In many tales the Golem is inscribed with magic or religious words that keep it animated. Writing one of the names of God on its forehead, a slip of paper in its mouth, or inscribed on its body, or writing the word Emet (אמת, “truth” in the Hebrew language) on its forehead are examples of such words. By erasing the first letter aleph in Emet to form Met (מת, “dead” in Hebrew, when the aleph letter א is cancelled) the golem could be deactivated.

Jewish culture continues this tradition with the Kabbalah’s search for the True Name of God. Other cultures also demonstrate this idea. In witchcraft, a demon is both summoned and controlled by speaking its name. In the Hindu tradition AUM is the sacred word that encompasses everything, and is the sole syllable upon which focus is kept during meditation. The idea is also reflected in more modern works, as clearly expressed in Ursula LeGuin’s A Wizard of Earthsea:

Ged sighed sometimes, but he did not complain. He saw that in this dusty and fathomless matter of learning the true name of each place, thing, and being, the power he wanted lay like a jewel at the bottom of a dry well. For magic consists in this, the true naming of a thing.

Or the so recently popular, Harry Potter, where Dumbledore advises Harry:

Call him Voldemort, Harry. Always use the proper name for things. Fear of a name increases fear of the thing itself.” (PS17)

But how does this relate to Computer Science? Being a very textual discipline, we have many conventions that relate to naming. In Computer Science, we have the ability to create virtual worlds, and thus we need systems of naming the objects within those worlds. At the Language level we see a focus on naming conventions:

  • Hungarian notation, in which variables have a prefix that describes their type, such as strName for a string, or pX for a pointer to X.
  • Fortran, which had an implicit typing scheme, where any names beginning with I, J, K, L, M, N were always integer and the rest were reals.
  • The Ruby on Rails framework, which has the ability to automatically map a model named “Person” to the “people” table in the database just by name inspection.

TASKS AND EXERCISES:
1. In the naming passage, which starting letters made a Fortran name always an integer?
2. Echo the naming passage word for word, starting at "Call him Voldemort, Harry." and ending at "pointer to X.".
3. Using the naming passage, explain why Computer Science needs systems of naming.

MATERIAL SUPPLIED:
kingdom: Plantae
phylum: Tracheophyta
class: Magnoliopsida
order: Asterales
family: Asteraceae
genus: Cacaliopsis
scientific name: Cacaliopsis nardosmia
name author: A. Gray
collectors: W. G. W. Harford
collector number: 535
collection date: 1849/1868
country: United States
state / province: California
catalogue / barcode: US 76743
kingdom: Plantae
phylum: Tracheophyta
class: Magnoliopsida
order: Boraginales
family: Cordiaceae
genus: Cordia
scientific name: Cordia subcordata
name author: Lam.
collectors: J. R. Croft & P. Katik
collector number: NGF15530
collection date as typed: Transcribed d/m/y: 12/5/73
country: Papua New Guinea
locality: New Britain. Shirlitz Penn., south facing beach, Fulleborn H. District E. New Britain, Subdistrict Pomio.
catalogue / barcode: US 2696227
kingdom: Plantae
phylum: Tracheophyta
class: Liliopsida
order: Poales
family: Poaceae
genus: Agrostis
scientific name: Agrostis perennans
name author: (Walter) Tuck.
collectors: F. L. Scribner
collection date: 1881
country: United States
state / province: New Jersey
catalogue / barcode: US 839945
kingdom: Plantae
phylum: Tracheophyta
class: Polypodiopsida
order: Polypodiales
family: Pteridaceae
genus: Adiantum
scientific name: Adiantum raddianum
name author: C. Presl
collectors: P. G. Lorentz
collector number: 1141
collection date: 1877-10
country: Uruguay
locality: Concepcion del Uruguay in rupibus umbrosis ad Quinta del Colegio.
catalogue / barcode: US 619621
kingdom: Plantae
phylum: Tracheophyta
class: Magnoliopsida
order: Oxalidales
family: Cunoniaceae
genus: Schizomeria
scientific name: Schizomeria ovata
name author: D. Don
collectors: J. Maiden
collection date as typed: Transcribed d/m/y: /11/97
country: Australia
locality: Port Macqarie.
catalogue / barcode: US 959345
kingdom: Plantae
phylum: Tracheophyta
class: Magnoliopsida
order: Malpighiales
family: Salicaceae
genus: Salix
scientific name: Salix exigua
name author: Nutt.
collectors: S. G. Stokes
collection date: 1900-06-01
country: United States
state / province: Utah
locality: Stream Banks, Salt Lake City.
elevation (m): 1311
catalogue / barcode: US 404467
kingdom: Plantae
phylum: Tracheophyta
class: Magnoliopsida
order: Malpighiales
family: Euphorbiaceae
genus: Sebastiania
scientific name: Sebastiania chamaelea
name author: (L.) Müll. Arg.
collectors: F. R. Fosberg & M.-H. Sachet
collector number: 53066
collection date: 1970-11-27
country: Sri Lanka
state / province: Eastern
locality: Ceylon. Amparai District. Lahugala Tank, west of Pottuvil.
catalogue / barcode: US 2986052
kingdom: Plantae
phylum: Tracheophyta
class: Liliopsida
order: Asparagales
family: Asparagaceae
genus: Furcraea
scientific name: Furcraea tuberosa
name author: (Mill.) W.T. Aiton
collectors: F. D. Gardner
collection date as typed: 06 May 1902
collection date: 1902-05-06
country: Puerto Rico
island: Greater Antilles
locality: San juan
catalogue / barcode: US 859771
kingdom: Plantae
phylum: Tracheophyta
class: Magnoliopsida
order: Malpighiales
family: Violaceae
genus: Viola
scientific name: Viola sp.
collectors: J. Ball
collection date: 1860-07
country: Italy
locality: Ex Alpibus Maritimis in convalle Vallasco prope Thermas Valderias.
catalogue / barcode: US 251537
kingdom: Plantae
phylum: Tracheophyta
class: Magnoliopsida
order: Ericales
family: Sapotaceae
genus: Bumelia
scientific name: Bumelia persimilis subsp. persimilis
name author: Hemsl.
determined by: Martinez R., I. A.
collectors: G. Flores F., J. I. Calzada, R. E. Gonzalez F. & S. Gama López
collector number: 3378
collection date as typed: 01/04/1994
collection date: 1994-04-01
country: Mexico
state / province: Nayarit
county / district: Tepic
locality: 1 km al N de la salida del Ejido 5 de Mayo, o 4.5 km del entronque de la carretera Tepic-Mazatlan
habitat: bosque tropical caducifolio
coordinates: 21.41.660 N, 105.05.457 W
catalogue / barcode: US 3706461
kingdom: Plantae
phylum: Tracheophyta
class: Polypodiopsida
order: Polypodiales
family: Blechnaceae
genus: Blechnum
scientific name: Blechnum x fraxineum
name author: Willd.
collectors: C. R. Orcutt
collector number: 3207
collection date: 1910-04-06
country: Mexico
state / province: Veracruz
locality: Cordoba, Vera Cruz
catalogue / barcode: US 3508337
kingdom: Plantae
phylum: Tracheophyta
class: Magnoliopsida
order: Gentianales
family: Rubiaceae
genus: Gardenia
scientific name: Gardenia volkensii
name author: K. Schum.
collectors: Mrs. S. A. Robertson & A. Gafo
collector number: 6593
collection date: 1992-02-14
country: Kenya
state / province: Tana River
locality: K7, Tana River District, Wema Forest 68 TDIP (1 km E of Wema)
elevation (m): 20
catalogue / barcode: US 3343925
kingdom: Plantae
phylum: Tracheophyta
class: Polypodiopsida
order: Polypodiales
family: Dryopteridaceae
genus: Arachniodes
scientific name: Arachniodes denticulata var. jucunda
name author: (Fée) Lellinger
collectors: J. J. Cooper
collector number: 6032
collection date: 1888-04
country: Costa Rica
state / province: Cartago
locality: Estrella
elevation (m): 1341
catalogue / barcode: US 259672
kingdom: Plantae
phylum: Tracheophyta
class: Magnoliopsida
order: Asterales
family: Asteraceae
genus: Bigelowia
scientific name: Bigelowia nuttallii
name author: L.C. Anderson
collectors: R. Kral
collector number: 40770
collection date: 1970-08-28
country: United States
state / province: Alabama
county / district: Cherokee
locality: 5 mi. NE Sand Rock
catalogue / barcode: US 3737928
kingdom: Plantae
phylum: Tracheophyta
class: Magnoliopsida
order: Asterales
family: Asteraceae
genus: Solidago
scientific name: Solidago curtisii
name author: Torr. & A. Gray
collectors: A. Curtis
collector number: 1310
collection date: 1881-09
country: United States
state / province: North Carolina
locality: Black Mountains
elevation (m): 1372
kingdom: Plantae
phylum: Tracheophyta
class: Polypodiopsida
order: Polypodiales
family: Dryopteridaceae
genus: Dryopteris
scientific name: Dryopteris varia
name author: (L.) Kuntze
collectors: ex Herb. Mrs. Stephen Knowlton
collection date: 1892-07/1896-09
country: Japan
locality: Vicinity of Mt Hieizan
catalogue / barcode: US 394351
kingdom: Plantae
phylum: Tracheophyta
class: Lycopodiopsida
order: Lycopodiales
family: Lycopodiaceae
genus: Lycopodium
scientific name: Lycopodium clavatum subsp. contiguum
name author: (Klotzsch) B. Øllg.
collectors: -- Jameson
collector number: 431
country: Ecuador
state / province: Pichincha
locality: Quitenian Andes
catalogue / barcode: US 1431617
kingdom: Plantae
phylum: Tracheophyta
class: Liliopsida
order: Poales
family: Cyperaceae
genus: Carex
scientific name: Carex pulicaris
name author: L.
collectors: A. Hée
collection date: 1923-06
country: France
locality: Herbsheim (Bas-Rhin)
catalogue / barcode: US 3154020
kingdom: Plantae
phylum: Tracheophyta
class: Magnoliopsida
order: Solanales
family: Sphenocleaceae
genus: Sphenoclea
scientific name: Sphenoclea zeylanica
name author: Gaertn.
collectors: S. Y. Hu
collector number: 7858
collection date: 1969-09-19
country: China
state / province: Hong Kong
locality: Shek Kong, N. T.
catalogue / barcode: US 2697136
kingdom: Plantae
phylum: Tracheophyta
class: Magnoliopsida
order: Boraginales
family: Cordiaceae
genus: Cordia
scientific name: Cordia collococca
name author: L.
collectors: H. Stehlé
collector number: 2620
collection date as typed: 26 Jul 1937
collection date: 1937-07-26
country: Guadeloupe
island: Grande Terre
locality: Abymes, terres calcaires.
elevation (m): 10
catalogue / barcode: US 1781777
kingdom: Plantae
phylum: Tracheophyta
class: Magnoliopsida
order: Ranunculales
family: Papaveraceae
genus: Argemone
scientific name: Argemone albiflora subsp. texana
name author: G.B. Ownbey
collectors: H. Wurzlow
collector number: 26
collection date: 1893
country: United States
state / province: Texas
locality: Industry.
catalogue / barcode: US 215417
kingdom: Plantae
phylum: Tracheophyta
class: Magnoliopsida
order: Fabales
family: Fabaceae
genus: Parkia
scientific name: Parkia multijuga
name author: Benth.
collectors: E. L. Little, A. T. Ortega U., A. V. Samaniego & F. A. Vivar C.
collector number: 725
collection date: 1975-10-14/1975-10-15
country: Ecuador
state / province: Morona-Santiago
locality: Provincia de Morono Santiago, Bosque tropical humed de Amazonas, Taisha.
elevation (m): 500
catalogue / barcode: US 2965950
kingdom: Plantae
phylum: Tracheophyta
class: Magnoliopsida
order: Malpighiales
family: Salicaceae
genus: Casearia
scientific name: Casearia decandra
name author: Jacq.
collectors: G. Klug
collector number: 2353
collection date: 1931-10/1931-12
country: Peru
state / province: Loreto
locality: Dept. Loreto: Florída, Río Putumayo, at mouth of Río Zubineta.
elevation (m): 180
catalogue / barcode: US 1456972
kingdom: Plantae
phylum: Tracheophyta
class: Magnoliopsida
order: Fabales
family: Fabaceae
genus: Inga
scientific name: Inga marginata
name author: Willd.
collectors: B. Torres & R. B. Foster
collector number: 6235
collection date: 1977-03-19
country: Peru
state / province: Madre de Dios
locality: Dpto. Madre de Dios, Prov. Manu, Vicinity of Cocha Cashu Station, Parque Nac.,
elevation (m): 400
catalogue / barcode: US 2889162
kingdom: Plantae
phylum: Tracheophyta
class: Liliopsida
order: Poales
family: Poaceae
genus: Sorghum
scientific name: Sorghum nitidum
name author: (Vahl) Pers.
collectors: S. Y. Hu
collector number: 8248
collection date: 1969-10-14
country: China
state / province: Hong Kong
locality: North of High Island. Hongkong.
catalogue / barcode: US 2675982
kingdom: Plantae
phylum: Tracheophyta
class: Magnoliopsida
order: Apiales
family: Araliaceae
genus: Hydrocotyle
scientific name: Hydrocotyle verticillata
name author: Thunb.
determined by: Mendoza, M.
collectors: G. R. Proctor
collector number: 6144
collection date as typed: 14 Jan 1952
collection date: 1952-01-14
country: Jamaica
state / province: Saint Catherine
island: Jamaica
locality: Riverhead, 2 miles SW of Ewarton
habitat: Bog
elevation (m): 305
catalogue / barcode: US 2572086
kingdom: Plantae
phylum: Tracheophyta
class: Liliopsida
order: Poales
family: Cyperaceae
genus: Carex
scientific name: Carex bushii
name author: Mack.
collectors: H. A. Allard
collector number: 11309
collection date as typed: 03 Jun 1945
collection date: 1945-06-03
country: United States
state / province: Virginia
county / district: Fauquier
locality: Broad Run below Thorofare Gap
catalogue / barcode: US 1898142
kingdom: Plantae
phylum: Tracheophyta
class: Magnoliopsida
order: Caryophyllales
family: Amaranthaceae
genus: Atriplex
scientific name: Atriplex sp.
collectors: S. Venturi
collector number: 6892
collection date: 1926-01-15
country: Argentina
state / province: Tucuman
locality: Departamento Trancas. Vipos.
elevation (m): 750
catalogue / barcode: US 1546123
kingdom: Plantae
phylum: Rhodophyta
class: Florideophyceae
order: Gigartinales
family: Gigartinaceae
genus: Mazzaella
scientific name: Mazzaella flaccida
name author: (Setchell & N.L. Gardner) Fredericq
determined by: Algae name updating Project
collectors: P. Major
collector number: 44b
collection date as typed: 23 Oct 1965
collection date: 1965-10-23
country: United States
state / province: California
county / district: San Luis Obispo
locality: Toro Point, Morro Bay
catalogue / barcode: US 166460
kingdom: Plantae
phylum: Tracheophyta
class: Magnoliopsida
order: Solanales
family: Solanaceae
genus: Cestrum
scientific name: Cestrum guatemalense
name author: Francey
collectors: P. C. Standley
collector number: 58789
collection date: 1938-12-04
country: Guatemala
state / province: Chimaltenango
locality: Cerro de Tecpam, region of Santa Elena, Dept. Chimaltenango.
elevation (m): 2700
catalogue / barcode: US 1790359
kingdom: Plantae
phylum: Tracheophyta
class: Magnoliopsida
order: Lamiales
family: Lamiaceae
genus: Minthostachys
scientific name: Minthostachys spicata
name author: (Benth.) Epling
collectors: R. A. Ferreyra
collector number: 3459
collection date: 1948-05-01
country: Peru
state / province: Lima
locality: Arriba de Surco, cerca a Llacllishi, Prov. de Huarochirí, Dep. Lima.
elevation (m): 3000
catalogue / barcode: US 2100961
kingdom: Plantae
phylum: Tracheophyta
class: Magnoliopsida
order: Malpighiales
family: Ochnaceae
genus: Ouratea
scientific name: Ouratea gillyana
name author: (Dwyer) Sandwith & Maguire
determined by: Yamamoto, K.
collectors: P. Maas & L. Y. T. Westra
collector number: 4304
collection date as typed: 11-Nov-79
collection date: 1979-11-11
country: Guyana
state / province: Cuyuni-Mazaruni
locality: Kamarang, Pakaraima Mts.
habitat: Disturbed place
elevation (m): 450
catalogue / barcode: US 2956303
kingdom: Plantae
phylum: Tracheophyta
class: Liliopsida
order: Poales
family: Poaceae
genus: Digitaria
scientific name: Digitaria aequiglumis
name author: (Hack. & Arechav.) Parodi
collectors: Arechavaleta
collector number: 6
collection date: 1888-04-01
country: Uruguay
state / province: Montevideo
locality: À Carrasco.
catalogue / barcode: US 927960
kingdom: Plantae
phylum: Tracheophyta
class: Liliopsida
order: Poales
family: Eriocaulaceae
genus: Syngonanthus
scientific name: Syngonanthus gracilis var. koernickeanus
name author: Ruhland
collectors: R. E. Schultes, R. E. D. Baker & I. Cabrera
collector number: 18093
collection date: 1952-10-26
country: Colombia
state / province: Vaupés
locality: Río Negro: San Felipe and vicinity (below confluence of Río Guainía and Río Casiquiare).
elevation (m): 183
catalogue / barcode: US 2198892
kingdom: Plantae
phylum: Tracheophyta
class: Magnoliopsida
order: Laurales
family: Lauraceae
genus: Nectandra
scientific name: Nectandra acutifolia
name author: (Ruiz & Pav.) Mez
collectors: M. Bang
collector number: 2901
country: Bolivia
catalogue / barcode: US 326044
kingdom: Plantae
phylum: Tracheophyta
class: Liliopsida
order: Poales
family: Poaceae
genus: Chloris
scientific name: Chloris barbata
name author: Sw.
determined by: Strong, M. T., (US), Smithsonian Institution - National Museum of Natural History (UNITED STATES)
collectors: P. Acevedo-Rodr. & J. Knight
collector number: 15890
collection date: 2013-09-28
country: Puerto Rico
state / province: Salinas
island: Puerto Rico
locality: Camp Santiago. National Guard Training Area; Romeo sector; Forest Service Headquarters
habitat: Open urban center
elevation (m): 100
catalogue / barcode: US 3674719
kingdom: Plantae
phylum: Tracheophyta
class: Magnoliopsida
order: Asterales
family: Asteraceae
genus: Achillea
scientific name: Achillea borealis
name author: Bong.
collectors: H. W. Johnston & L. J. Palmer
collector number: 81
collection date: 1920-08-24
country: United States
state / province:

TASK RESULTS:
1. Names beginning with I, J, K, L, M or N.

2.
Call him Voldemort, Harry. Always use the proper name for things. Fear of a name increases fear of the thing itself.” (PS17)

But how does this relate to Computer Science? Being a very textual discipline, we have many conventions that relate to naming. In Computer Science, we have the ability to create virtual worlds, and thus we need systems of naming the objects within those worlds. At the Language level we see a focus on naming conventions:

  • Hungarian notation, in which variables have a prefix that describes their type, such as strName for a string, or pX for a pointer to X.

3. Computer Science can create virtual worlds, so it needs systems for naming the objects within those worlds.